* _記述問題_
[1] 学生と就職活動についての本文を読み、次の問いに答えなさい。
(a) 2021年春以降に入社する学生には、何が廃止されるか。
(b) 「ワーク&ライフ・インターン」では、学生は何人1組で、何ヶ月間活動するか。
(c) 学生たちの変化が気になった堀江さんは、何を行ったか。
[2] 学生と就職活動についての本文を、最後の一文のあとから書き継いでください。
==== 本文
以前なら、大学4年生になったら就職活動、卒業後は就職し、しばらくしたら家庭を作るーーという見えないレールが敷かれていた。就職活動に勝ち抜けば、それなりの給料と安定が保証され、結婚や出産、キャリアアップなどの将来がイメージしやすかった。

だが、終身雇用の幻想はすでに崩れ去り、2021年春以降に入社する学生には就活ルールも廃止される。仕事と家庭の両立不安は女子だけでなく男子にとっても身近なものとなっている。一昔前に学生たちの前に敷かれていたレールは、もう見えない。

堀江さんは言う。

「今の大学1年生は2020年以降はどうなるか分からないよ、と言われています。昔はレールが敷かれていることが苦しかったけれど、今はレールがないのが苦しいんです。検索では『自分』は見つからないから……」

「評価」される焦りと恐怖

スリールの「ワーク&ライフ・インターン」は、学生が2人1組で受け入れ先の共働き家庭に入り、4ヶ月間のインターン活動を行うというもの。子どもを保育園に迎えに行き、夕食を準備したり子どもの相手をしたり。社会に出る前の学生たちが漠然と抱えている「両立不安」が解消され、将来のキャリアや生き方に前向きなイメージが描けるようになる。

だが、ここ1〜2年、「ワーク&ライフ・インターン」に参加する学生たちが突然辞めてしまう、というケースが出てきた。

両立体験をしてみたい、というだけでなく、「インターンをすれば就活に有利になるかも」と考える学生。「インターン先の子どもたちに好かれなくては」「ママに気に入られなくては」と気にしすぎて、子どもがワガママを言うなどの想定外の行動に出た時に苛立つ学生ーー。

堀江さんは、学生たちの変化の裏には『”評価”される焦りと恐怖』があると指摘する。

「学生たちにとって、親以外の大人は『自分を評価する人』。教師も、インターン先の大人も、就活で出会う社会人も。プライベートですら、友人に『いいね』と評価してもらえるかどうかを気にしてしまう」

「自分自身も誰にも本音をさらけ出せないし、相手も自分に本音で接しているとは信じられない。それが今の学生たちのリアルだと感じています」

SNS、学校、インターン、就活。デジタルネイディブな世代だからこそ、あらゆる場で「評価」される自分になれてしまっている(2019年3月、千葉県)
SNS、学校、インターン、就活。デジタルネイディブな世代だからこそ、あらゆる場で「評価」される自分になれてしまっている(2019年3月、千葉県)
時事通信社

本当の自分は、家族だけが分かってくれればいい

学生たちの変化が気になった堀江さんは、社員総がかりで学生全員と1時間ずつ面談を行った。

「本当の自分は家族にしか見せていない」

「友だちに対しては”キャラ”を演じている」
========
==== データ抜粋
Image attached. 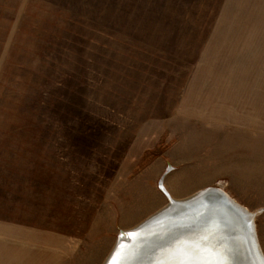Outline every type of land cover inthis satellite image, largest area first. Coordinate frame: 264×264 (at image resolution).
Segmentation results:
<instances>
[{"label": "rangeland", "instance_id": "obj_1", "mask_svg": "<svg viewBox=\"0 0 264 264\" xmlns=\"http://www.w3.org/2000/svg\"><path fill=\"white\" fill-rule=\"evenodd\" d=\"M251 32L264 0H0V214L101 264L167 203L159 180L175 199L220 187L255 212L264 256V138L182 105L209 34Z\"/></svg>", "mask_w": 264, "mask_h": 264}, {"label": "crops", "instance_id": "obj_2", "mask_svg": "<svg viewBox=\"0 0 264 264\" xmlns=\"http://www.w3.org/2000/svg\"><path fill=\"white\" fill-rule=\"evenodd\" d=\"M208 37L182 97L185 115L264 138V32ZM76 249L65 230L32 225L24 213L0 214V264H66Z\"/></svg>", "mask_w": 264, "mask_h": 264}, {"label": "water", "instance_id": "obj_3", "mask_svg": "<svg viewBox=\"0 0 264 264\" xmlns=\"http://www.w3.org/2000/svg\"><path fill=\"white\" fill-rule=\"evenodd\" d=\"M158 185L167 203L137 225L120 229L101 264H109L117 245L125 264H163L171 258L178 244L188 241L211 243L228 250L229 264H264L255 236V212L237 203L220 187H206L188 197L175 199L161 180ZM241 208L246 212L240 215L245 216V220L250 215L254 230L244 228L239 221L237 212ZM125 250L126 253L121 254Z\"/></svg>", "mask_w": 264, "mask_h": 264}, {"label": "snow or ice", "instance_id": "obj_4", "mask_svg": "<svg viewBox=\"0 0 264 264\" xmlns=\"http://www.w3.org/2000/svg\"><path fill=\"white\" fill-rule=\"evenodd\" d=\"M242 212H246V210L241 208L237 212L242 226L246 229L254 230L251 225L250 215L245 220V216L240 215ZM127 235L132 236L134 234L128 233ZM204 240L207 241L208 237H204ZM119 249L120 245H117V250L113 253L109 264H125L124 258L119 255ZM170 256L171 258L165 260L163 264H229V261L226 260L228 250H222L211 243L182 242L177 245ZM156 264H159V262H156Z\"/></svg>", "mask_w": 264, "mask_h": 264}, {"label": "bare ground", "instance_id": "obj_5", "mask_svg": "<svg viewBox=\"0 0 264 264\" xmlns=\"http://www.w3.org/2000/svg\"><path fill=\"white\" fill-rule=\"evenodd\" d=\"M164 188H165V187H164ZM165 189H166V188H165ZM166 191H167V190H166ZM125 253H126V250H125L124 252H122L121 254H125ZM129 253H130V251H129ZM129 253H128V254H129Z\"/></svg>", "mask_w": 264, "mask_h": 264}]
</instances>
========
* _解答_
[1]
(a) 就活ルール
(b) 2人1組で、4ヶ月間
(c) 社員総がかりで、学生全員と1時間ずつ面談を行った。

[2]
「信じられるのは親だけ。家族が分かってくれればいい」

見えてきたのは、学生たちのあまりに寂しい本音の数々だった。

「最近の若者は安定志向と言われるけれど、その通りです。2020年以降がどんな時代になるか変化が予測できない。起業とか副業とかいろんな可能性があることも分かっているけれど、自分に能力がないことも分かっている。だから、一番沈まなそうな船に乗る、と言うのです」

「こんなに可能性やチャンスが転がっている時代なのに、どうしてこんなに悲観的なの?と思わずにいられません。ガチガチの固定観念で自分を縛っている。でも、学生たちがバリアを張らなければいけない時代の空気を作ったのは、私たち”大人”なのかもしれません」

もちろん、SNSを最大限に活用して自分の生き方を見つけるZ世代もいる。起業したり、発信したり、キラキラと目立つ活躍をしている学生もメディアには数多く登場している。

だが、「こうした学生は一握り」だと堀江さんは指摘する。

「SNSのおかげで、その気があれば会いたい人に会える時代になった。勉強会に参加したり、いろんな大人に出会ったり。でも、実際には親と教師以外にはリアルな大人に出会ったことがない学生が大半です」

『ワーク&ライフ・インターン』を公教育に

「ワーク&ライフ・インターン」の本来の目的は、楽しんで活動し、子どもや保護者と関わることで自分自身としっかり対峙し、将来の生き方を考える機会を提供すること。

堀江さんは、もっと心理的安全性が高い状態で学生たちが自分自身と向き合えるよう、両立体験プログラムを公教育で行うことが必要だと考えている。

スリールの堀江敦子代表
スリールの堀江敦子代表
Yuriko Izutani/Huffpost Japan

5月15日には、高校や大学のキャリア教育として両立体験プログラムを展開しようとクラウドファンディングをスタート。わずか半月で目標の500万円を超える支援金を集めた。

スリールでは、すでに6大学と京都や愛知などの自治体と連携し、両立体験プログラムを取り入れてもらっている。『座学(2日間)・インターン(2日間)・振り返り(3日間)のプログラムで、インターンは受け入れ先の家庭の大人が同伴のもとで行われる。一度導入した大学や自治体での継続率は100%という。

「目的は両立体験だけではありません」という堀江さんは、こう強調する。

「一番の目的は、若い世代の自己肯定感を高めること。将来に対する漠然とした不安を払拭し、両親や教師以外のリアルな大人と出会える機会をすべての学生に提供していきたい。プログラミング教育や英語教育の必要性が理解されやすいけれど、こんな時代だからこそ、『生き方』を考える教育が必要なのではないでしょうか」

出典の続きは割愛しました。